Edit the records from the line that contains "Methods note. The length" through the line that contains "Measured length: 98.78 mm" by replacing "digital caliper" with "vernier caliper" and leaving all else unchanged. Reproduce only those lines.

Input records ::
-=-=-=-=-

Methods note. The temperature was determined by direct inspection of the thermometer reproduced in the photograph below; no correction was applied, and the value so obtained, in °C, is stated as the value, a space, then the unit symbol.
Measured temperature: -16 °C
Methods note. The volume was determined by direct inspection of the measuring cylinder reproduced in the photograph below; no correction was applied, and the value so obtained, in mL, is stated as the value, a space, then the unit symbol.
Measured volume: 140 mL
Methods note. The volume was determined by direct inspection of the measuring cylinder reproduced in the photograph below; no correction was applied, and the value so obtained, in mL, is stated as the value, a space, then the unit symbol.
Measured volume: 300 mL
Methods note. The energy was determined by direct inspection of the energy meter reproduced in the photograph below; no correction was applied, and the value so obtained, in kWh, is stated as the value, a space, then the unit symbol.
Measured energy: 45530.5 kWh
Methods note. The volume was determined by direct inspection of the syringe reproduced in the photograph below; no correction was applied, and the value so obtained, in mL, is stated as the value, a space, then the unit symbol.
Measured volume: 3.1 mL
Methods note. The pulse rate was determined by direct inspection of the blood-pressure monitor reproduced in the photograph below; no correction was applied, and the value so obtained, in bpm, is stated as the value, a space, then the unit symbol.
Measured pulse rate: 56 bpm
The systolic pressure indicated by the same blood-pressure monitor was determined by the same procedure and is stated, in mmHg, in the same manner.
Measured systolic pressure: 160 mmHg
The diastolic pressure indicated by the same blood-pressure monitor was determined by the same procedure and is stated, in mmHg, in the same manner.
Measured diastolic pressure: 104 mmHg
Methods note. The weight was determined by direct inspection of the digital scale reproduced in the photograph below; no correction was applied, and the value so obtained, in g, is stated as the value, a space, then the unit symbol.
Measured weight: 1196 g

-=-=-=-=-

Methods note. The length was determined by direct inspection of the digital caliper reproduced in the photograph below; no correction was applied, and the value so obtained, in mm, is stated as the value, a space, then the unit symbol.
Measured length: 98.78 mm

-=-=-=-=-

Response box ::
Methods note. The length was determined by direct inspection of the vernier caliper reproduced in the photograph below; no correction was applied, and the value so obtained, in mm, is stated as the value, a space, then the unit symbol.
Measured length: 98.78 mm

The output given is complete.